━━━━━ Data section ━━━━━

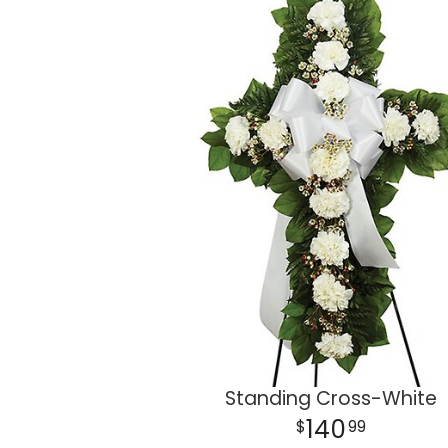
Standing Cross-White
140
99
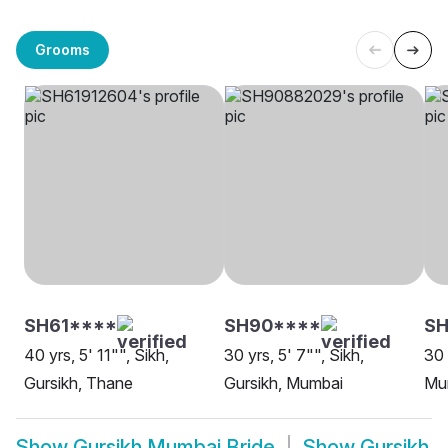
Grooms
SH61****
SH90****
SH
40 yrs, 5' 11"", Sikh,
30 yrs, 5' 7"", Sikh,
30 
Gursikh, Thane
Gursikh, Mumbai
Mu
Show
Gursikh Mumbai Bride
Show
Gursikh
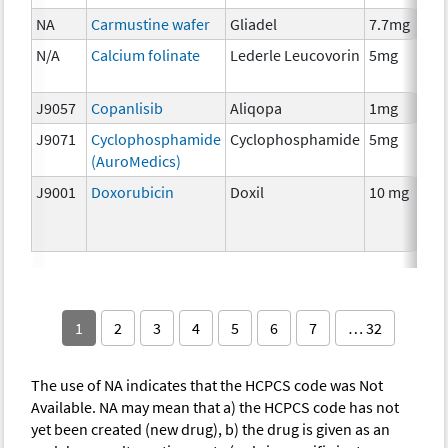
NA
Carmustine wafer
Gliadel
7.7mg
N/A
Calcium folinate
Lederle Leucovorin
5mg
J9057
Copanlisib
Aliqopa
1mg
J9071
Cyclophosphamide
Cyclophosphamide
5mg
(AuroMedics)
J9001
Doxorubicin
Doxil
10 mg
1
2
3
4
5
6
7
… 32
The use of NA indicates that the HCPCS code was Not
Available. NA may mean that a) the HCPCS code has not
yet been created (new drug), b) the drug is given as an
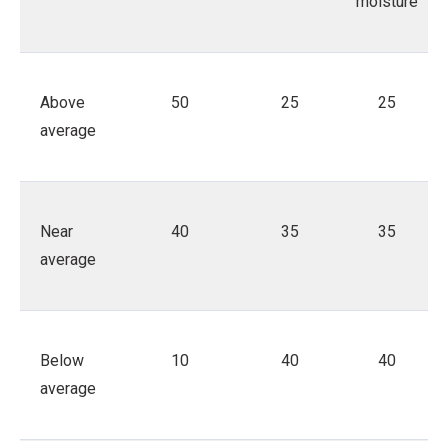
moisture
Above
50
25
25
average
Near
40
35
35
average
Below
10
40
40
average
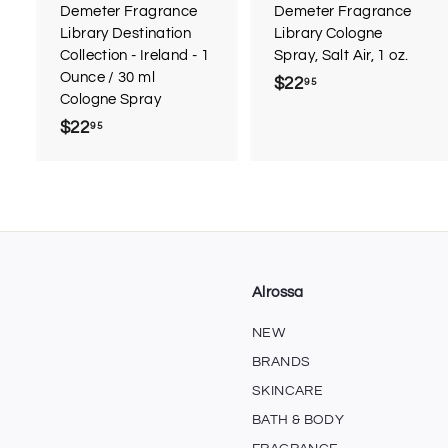
r
r
Demeter Fragrance
Demeter Fragrance
t
t
Library Destination
Library Cologne
Collection - Ireland - 1
Spray, Salt Air, 1 oz.
Ounce / 30 ml
$22
$
95
Cologne Spray
2
$22
$
95
2
2
.
2
9
.
5
9
5
Alrossa
NEW
BRANDS
SKINCARE
BATH & BODY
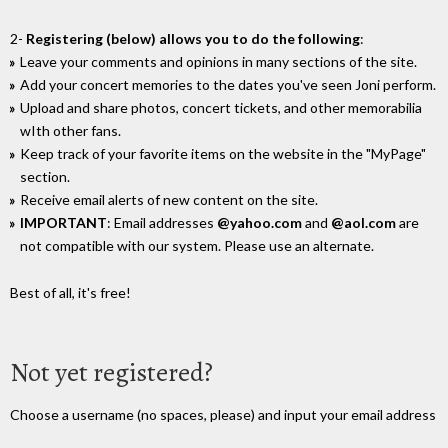
2-
Registering (below) allows you to do the following
:
Leave your comments and opinions in many sections of the site.
Add your concert memories to the dates you've seen Joni perform.
Upload and share photos, concert tickets, and other memorabilia
wIth other fans.
Keep track of your favorite items on the website in the "MyPage"
section.
Receive email alerts of new content on the site.
IMPORTANT
: Email addresses
@yahoo.com
and
@aol.com
are
not compatible with our system. Please use an alternate.
Best of all, it's free!
Not yet registered?
Choose a username (no spaces, please) and input your email address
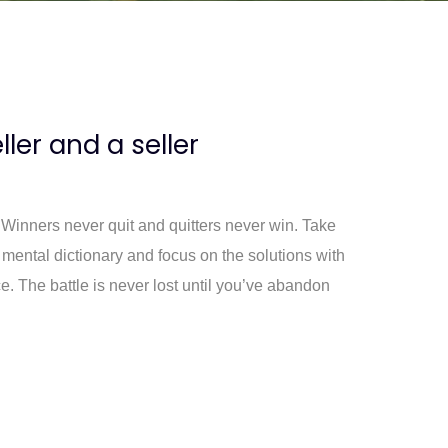
eller and a seller
. Winners never quit and quitters never win. Take
 mental dictionary and focus on the solutions with
e. The battle is never lost until you’ve abandon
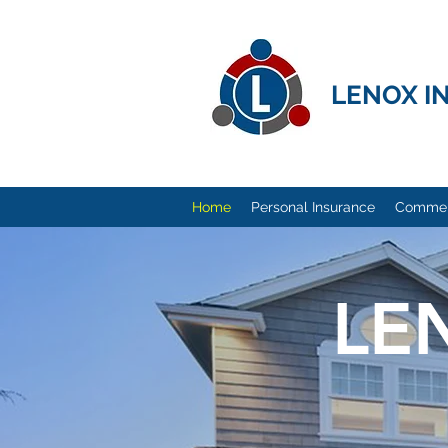
LENOX I
Home
Personal Insurance
Commerc
LE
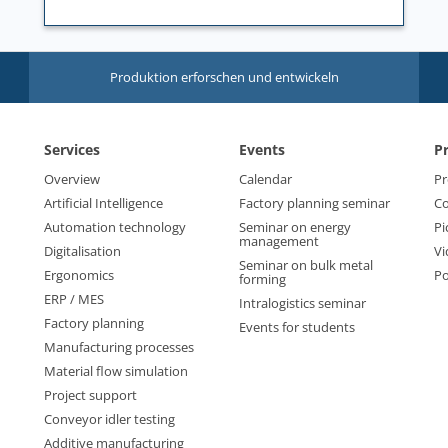
Produktion erforschen und entwickeln
Services
Events
P
Overview
Calendar
Pr
Artificial Intelligence
Factory planning seminar
Co
Automation technology
Seminar on energy
Pi
management
Digitalisation
Vi
Seminar on bulk metal
Ergonomics
Po
forming
ERP / MES
Intralogistics seminar
Factory planning
Events for students
Manufacturing processes
Material flow simulation
Project support
Conveyor idler testing
Additive manufacturing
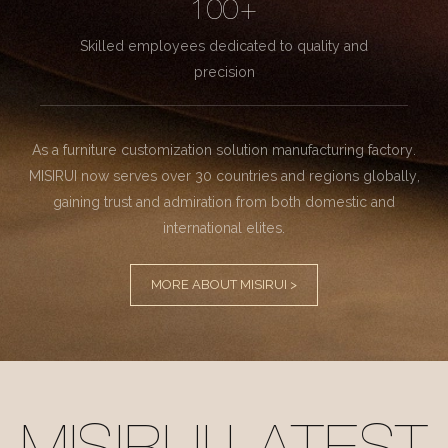
100+
Skilled employees dedicated to quality and
precision
As a furniture customization solution manufacturing factory.
MISIRUI now serves over 30 countries and regions globally,
gaining trust and admiration from both domestic and
international elites.
MORE ABOUT MISIRUI >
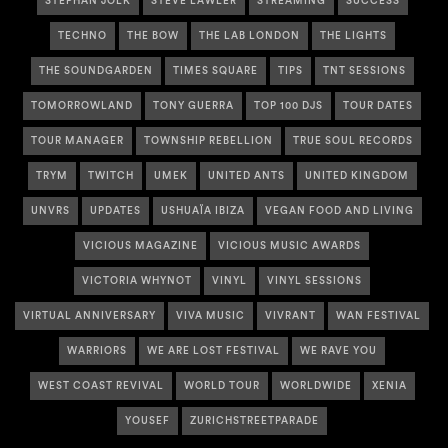
STEPHAN JOLK
STEVE LAWLER
STREAMING
SUCCESS
TECHNO
THE BOW
THE LAB LONDON
THE LIGHTS
THE SOUNDGARDEN
TIMES SQUARE
TIPS
TNT SESSIONS
TOMORROWLAND
TONY GUERRA
TOP 100 DJS
TOUR DATES
TOUR MANAGER
TOWNSHIP REBELLION
TRUE SOUL RECORDS
TRYM
TWITCH
UMEK
UNITED ANTS
UNITED KINGDOM
UNVRS
UPDATES
USHUAÏA IBIZA
VEGAN FOOD AND LIVING
VICIOUS MAGAZINE
VICIOUS MUSIC AWARDS
VICTORIA WHYNOT
VINYL
VINYL SESSIONS
VIRTUAL ANNIVERSARY
VIVA MUSIC
VIVRANT
WAN FESTIVAL
WARRIORS
WE ARE LOST FESTIVAL
WE RAVE YOU
WEST COAST REVIVAL
WORLD TOUR
WORLDWIDE
XENIA
YOUSEF
ZURICHSTREETPARADE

━━━━━

» Your instructions:
What is needed is an exact retyping of every line from the one containing "WAN FESTIVAL" through the final line of the entries, and only those lines.

» Solution below:
WAN FESTIVAL
WARRIORS
WE ARE LOST FESTIVAL
WE RAVE YOU
WEST COAST REVIVAL
WORLD TOUR
WORLDWIDE
XENIA
YOUSEF
ZURICHSTREETPARADE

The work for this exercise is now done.